La plus secrète mémoire des hommes / Mohamed Mbougar Sarr

Voici LE roman incontournable ces jours-ci puisqu’il vient d’obtenir le Prix Goncourt 2021. J’avais commencé à le lire avant l’annonce du prix. J’avoue avoir eu quelques difficultés à entrer dans le roman. C’est un roman choral, de multiples voix s’emmêlent pour raconter l’histoire de cet écrivain TC Elimane et de son livre paru en 1938, le « Labyrinthe de l’inhumain ». Il m’a fallu un peu de concentration pour rassembler les morceaux du puzzle et comprendre quel personnage prenait la parole au fil des chapitres. En effet, le narrateur n’est pas toujours identifiable, en tout cas pas dès la première phrase et cela peut perturber la lecture. Je me suis laissée prendre par le roman dans la deuxième partie quand Siga D. raconte l’histoire de sa famille au Sénégal, celle de son père plus précisément, Ousseynou Koumakh. C’est la partie la plus romancée, sorte de conte où plane un soupçon de magie noire.

Plusieurs personnes enquêtent sur cet écrivain, Elimane, accusé de plagiat. Cette affaire va être retentissante à l’époque et produire de nombreux articles dans la presse. Elle va même pousser la maison d’édition à retirer tous les livres de la vente, avant de fermer. L’auteur disparaît, ne fait aucun commentaire ou démenti. Un mystère plane autour de lui. Puis la guerre arrive et bouleverse tout.

Le roman s’ouvre en 2018 avec un jeune auteur sénégalais, Diégane Latyr Faye qui est obsédé par ce livre et veut savoir ce qui est arrivé à Elimane. Il partage ce livre introuvable avec un cercle de jeunes auteurs africains. Ensuite se succèdent les témoignages de Marème Siga D., l’Araignée-mère, de Brigitte Bollème, journaliste qui a publié une enquête sur ce livre, de Thérèse Jacob, l’éditrice, et de la poétesse Haïtienne, sorte de bienfaitrice de Siga D. qui a connu Elimane.

-- DONNÉES EXTRAITES --
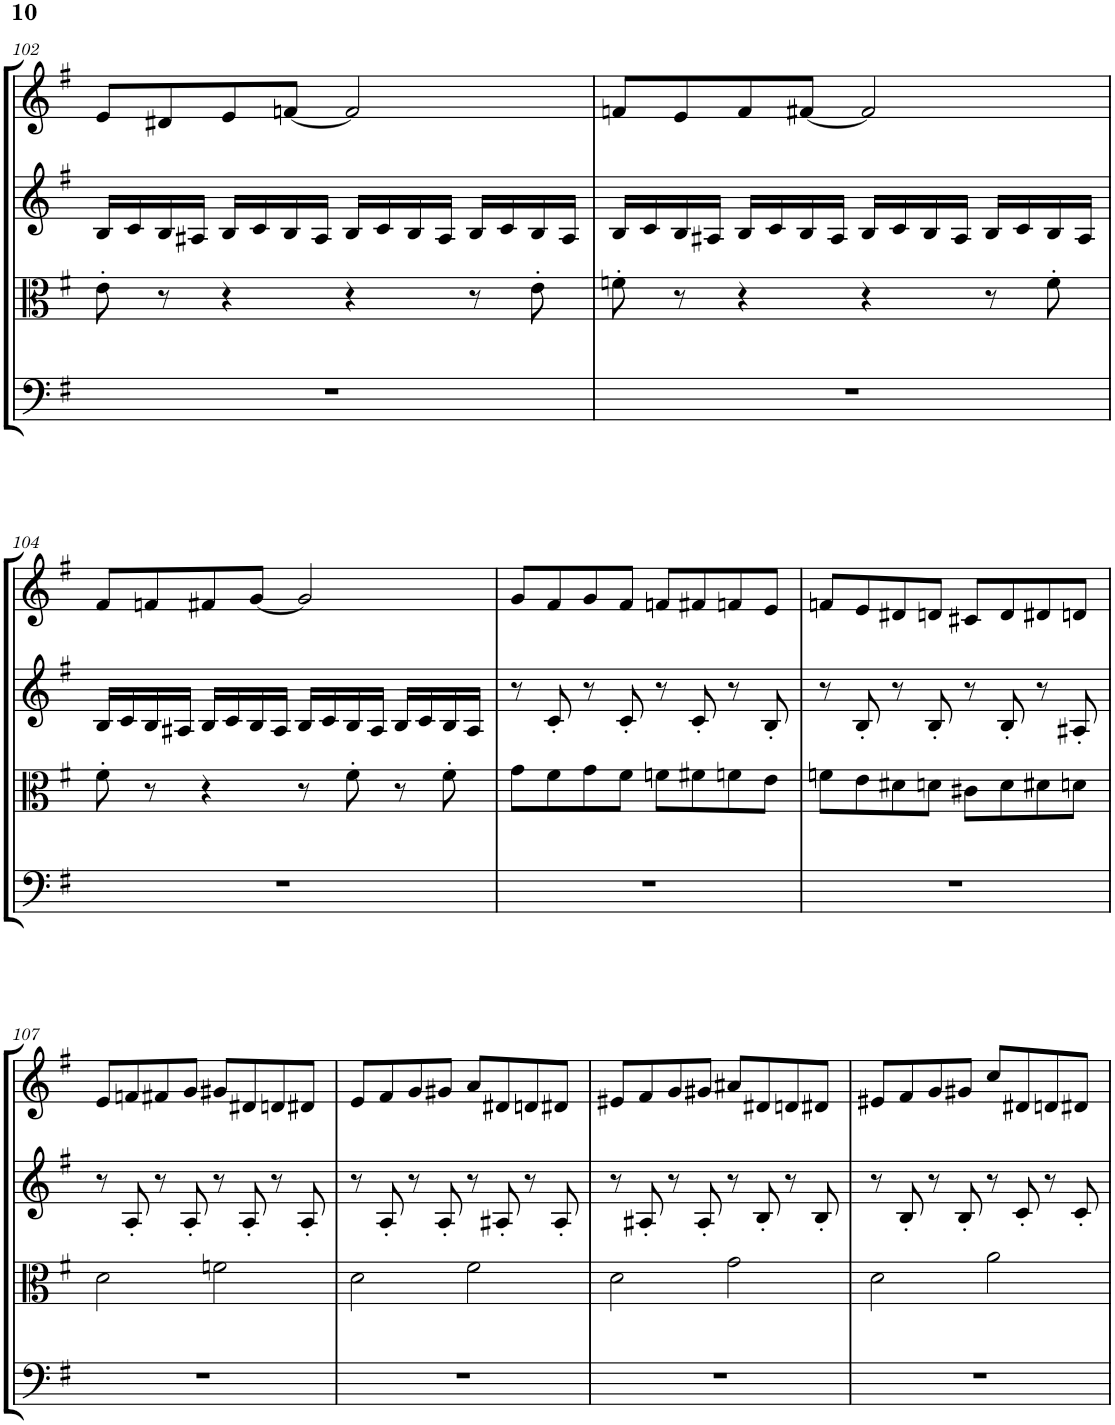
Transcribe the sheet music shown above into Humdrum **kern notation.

**kern	**kern	**kern	**kern
*part4	*part3	*part2	*part1
*staff4	*staff3	*staff2	*staff1
*I"チェロ	*I"ヴィオラ	*I"ヴァイオリン第2	*I"ヴァイオリン第1
!!LO:PB:g=z
*clefF4	*clefC3	*clefG2	*clefG2
*k[f#]	*k[f#]	*k[f#]	*k[f#]
*M4/4	*M4/4	*M4/4	*M4/4
=102	=102	=102	=102
1r	8e'\	16B/LL	8e/L
.	.	16c/	.
.	8r	16B/	8d#X/
.	.	16A#X/JJ	.
.	4r	16B/LL	8e/
.	.	16c/	.
.	.	16B/	[8fn/J
.	.	16A#/JJ	.
.	4r	16B/LL	2f/]
.	.	16c/	.
.	.	16B/	.
.	.	16A#/JJ	.
.	8r	16B/LL	.
.	.	16c/	.
.	8e'\	16B/	.
.	.	16A#/JJ	.
=103	=103	=103	=103
1r	8fn'\	16B/LL	8fn/L
.	.	16c/	.
.	8r	16B/	8e/
.	.	16A#X/JJ	.
.	4r	16B/LL	8f/
.	.	16c/	.
.	.	16B/	[8f#X/J
.	.	16A#/JJ	.
.	4r	16B/LL	2f#/]
.	.	16c/	.
.	.	16B/	.
.	.	16A#/JJ	.
.	8r	16B/LL	.
.	.	16c/	.
.	8f'\	16B/	.
.	.	16A#/JJ	.
!!LO:LB:g=z
=104	=104	=104	=104
1r	8f#'\	16B/LL	8f#/L
.	.	16c/	.
.	8r	16B/	8fn/
.	.	16A#X/JJ	.
.	4r	16B/LL	8f#X/
.	.	16c/	.
.	.	16B/	[8g/J
.	.	16A#/JJ	.
.	8r	16B/LL	2g/]
.	.	16c/	.
.	8f#'\	16B/	.
.	.	16A#/JJ	.
.	8r	16B/LL	.
.	.	16c/	.
.	8f#'\	16B/	.
.	.	16A#/JJ	.
=105	=105	=105	=105
1r	8g\L	8r	8g/L
.	8f#\	8c'/	8f#/
.	8g\	8r	8g/
.	8f#\J	8c'/	8f#/J
.	8fn\L	8r	8fn/L
.	8f#X\	8c'/	8f#X/
.	8fn\	8r	8fn/
.	8e\J	8B'/	8e/J
=106	=106	=106	=106
1r	8fn\L	8r	8fn/L
.	8e\	8B'/	8e/
.	8d#X\	8r	8d#X/
.	8dn\J	8B'/	8dn/J
.	8c#X\L	8r	8c#X/L
.	8d\	8B'/	8d/
.	8d#X\	8r	8d#X/
.	8dn\J	8A#X'/	8dn/J
!!LO:LB:g=z
=107	=107	=107	=107
1r	2d\	8r	8e/L
.	.	8A'/	8fn/
.	.	8r	8f#X/
.	.	8A'/	8g/J
.	2fn\	8r	8g#X/L
.	.	8A'/	8d#X/
.	.	8r	8dn/
.	.	8A'/	8d#X/J
=108	=108	=108	=108
1r	2d\	8r	8e/L
.	.	8A'/	8f#/
.	.	8r	8g/
.	.	8A'/	8g#X/J
.	2f#\	8r	8a/L
.	.	8A#X'/	8d#X/
.	.	8r	8dn/
.	.	8A#'/	8d#X/J
=109	=109	=109	=109
1r	2d\	8r	8e#X/L
.	.	8A#X'/	8f#/
.	.	8r	8g/
.	.	8A#'/	8g#X/J
.	2g\	8r	8a#X/L
.	.	8B'/	8d#X/
.	.	8r	8dn/
.	.	8B'/	8d#X/J
=110	=110	=110	=110
1r	2d\	8r	8e#X/L
.	.	8B'/	8f#/
.	.	8r	8g/
.	.	8B'/	8g#X/J
.	2a\	8r	8cc/L
.	.	8c'/	8d#X/
.	.	8r	8dn/
.	.	8c'/	8d#X/J
=	=	=	=
*-	*-	*-	*-
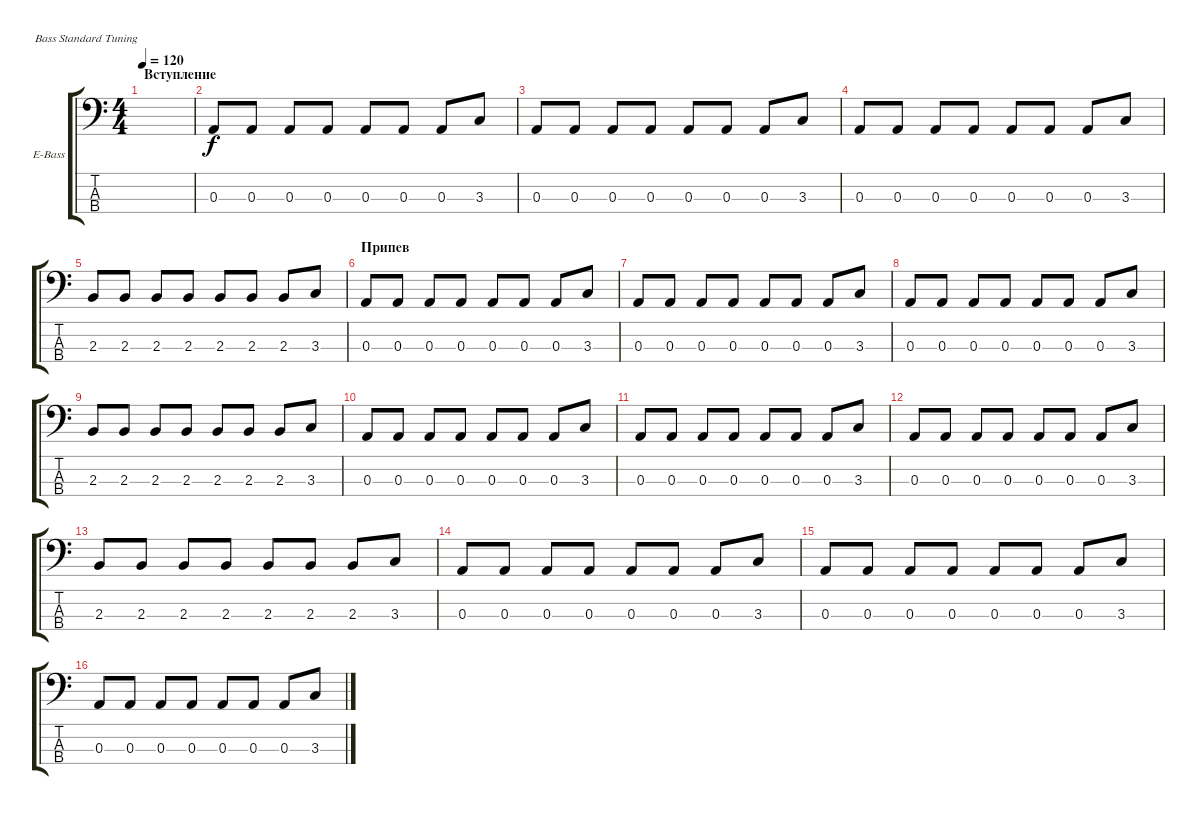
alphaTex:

\defaultSystemsLayout 4
\bracketExtendMode groupsimilarinstruments
\firstSystemTrackNameOrientation horizontal
\otherSystemsTrackNameOrientation horizontal
\track ("Electric Bass" "E-Bass") {instrument electricbassfinger}
\staff {score tabs}
\tuning (G2 D2 A1 E1)
\ts (4 4)
\section ("" "Вступление")
\tempo 120
\clef f4
\scale
0.487395
\ks c
|
\scale
0.256303 0.3.8 0.3.8 0.3.8 0.3.8 0.3.8 0.3.8 0.3.8 3.3.8 |
\scale
0.256303 0.3.8 0.3.8 0.3.8 0.3.8 0.3.8 0.3.8 0.3.8 3.3.8 |
\scale
0.333333 0.3.8 0.3.8 0.3.8 0.3.8 0.3.8 0.3.8 0.3.8 3.3.8 |
\scale
0.333333 2.3.8 2.3.8 2.3.8 2.3.8 2.3.8 2.3.8 2.3.8 3.3.8 |
\section ("" "Припев")
\scale
0.333333 0.3.8 0.3.8 0.3.8 0.3.8 0.3.8 0.3.8 0.3.8 3.3.8 |
\scale
0.333333 0.3.8 0.3.8 0.3.8 0.3.8 0.3.8 0.3.8 0.3.8 3.3.8 |
\scale
0.333333 0.3.8 0.3.8 0.3.8 0.3.8 0.3.8 0.3.8 0.3.8 3.3.8 |
\scale
0.333333 2.3.8 2.3.8 2.3.8 2.3.8 2.3.8 2.3.8 2.3.8 3.3.8 |
\scale
0.333333 0.3.8 0.3.8 0.3.8 0.3.8 0.3.8 0.3.8 0.3.8 3.3.8 |
\scale
0.333333 0.3.8 0.3.8 0.3.8 0.3.8 0.3.8 0.3.8 0.3.8 3.3.8 |
\scale
0.333333 0.3.8 0.3.8 0.3.8 0.3.8 0.3.8 0.3.8 0.3.8 3.3.8 |
\scale
0.333333 2.3.8 2.3.8 2.3.8 2.3.8 2.3.8 2.3.8 2.3.8 3.3.8 |
\scale
0.333333 0.3.8 0.3.8 0.3.8 0.3.8 0.3.8 0.3.8 0.3.8 3.3.8 |
\scale
0.333333 0.3.8 0.3.8 0.3.8 0.3.8 0.3.8 0.3.8 0.3.8 3.3.8 |
\scale
0.333333 0.3.8 0.3.8 0.3.8 0.3.8 0.3.8 0.3.8 0.3.8 3.3.8
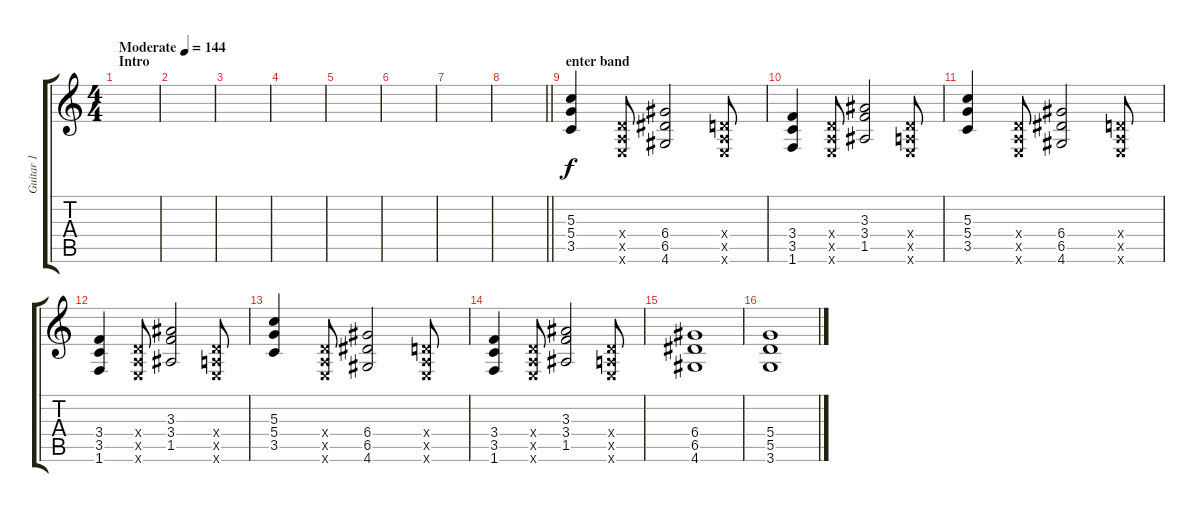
\track ("Guitar 1" "Guitar 1") {instrument distortionguitar}
\staff {score tabs}
\tuning (E4 B3 G3 D3 A2 E2) {hide}
\ts (4 4)
\section ("" "Intro")
\tempo (144 "Moderate")
\clef g2
\ks c
|
|
|
|
|
|
|
\barLineRight lightlight
|
\section ("" "enter band")
(5.3 5.4 3.5).4 (0.4{x} 0.5{x} 0.6{x}).8 (6.4 6.5 4.6).2 (0.4{x} 0.5{x} 0.6{x}).8 |
(3.4 3.5 1.6).4 (0.4{x} 0.5{x} 0.6{x}).8 (3.3 3.4 1.5).2 (0.4{x} 0.5{x} 0.6{x}).8 |
(5.3 5.4 3.5).4 (0.4{x} 0.5{x} 0.6{x}).8 (6.4 6.5 4.6).2 (0.4{x} 0.5{x} 0.6{x}).8 |
(3.4 3.5 1.6).4 (0.4{x} 0.5{x} 0.6{x}).8 (3.3 3.4 1.5).2 (0.4{x} 0.5{x} 0.6{x}).8 |
(5.3 5.4 3.5).4 (0.4{x} 0.5{x} 0.6{x}).8 (6.4 6.5 4.6).2 (0.4{x} 0.5{x} 0.6{x}).8 |
(3.4 3.5 1.6).4 (0.4{x} 0.5{x} 0.6{x}).8 (3.3 3.4 1.5).2 (0.4{x} 0.5{x} 0.6{x}).8 |
(6.4 6.5 4.6).1 |
(5.4 5.5 3.6).1
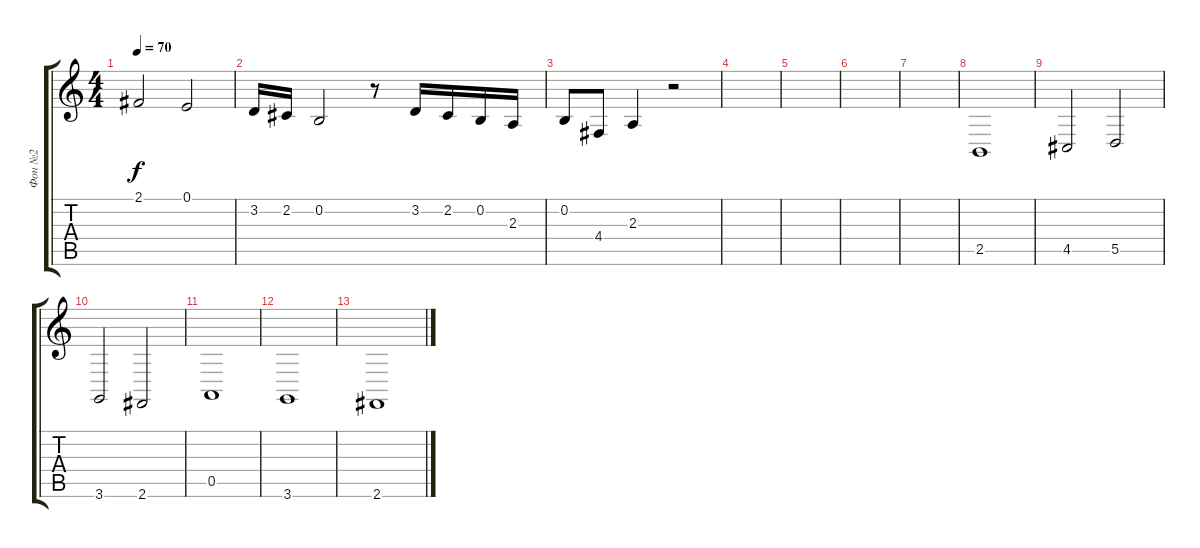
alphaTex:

\track ("Фон №2" "Фон №2") {instrument stringensemble1}
\staff {score tabs}
\tuning (E4 B3 G3 D3 A2 E2) {hide}
\ts (4 4)
\tempo 70
\clef g2
\ks c
2.1.2{dy f} 0.1.2 |
3.2.16 2.2.16 0.2.2 r.8 3.2.16 2.2.16 0.2.16 2.3.16 |
0.2.8 4.4.8 2.3.4 r.2 |
|
|
|
|
2.5.1{volume 12 instrument stringensemble1} |
4.5.2 5.5.2 |
3.6.2 2.6.2 |
0.5.1 |
3.6.1 |
2.6.1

-- CONSIGNE --
Reformulez sous forme de liste le paragraphe du texte fourni qui commence par « Plusieurs personnes enquêtent », en conservant ses faits principaux.

-- EXERCICE CORRIGÉ --
- Plusieurs personnes enquêtent sur l'écrivain Elimane, accusé de plagiat.
- L'affaire fait grand bruit à l'époque et donne lieu à de nombreux articles de presse.
- La maison d'édition retire tous les livres de la vente, puis ferme.
- L'auteur disparaît sans commentaire ni démenti, et un mystère l'entoure.
- La guerre arrive et bouleverse tout.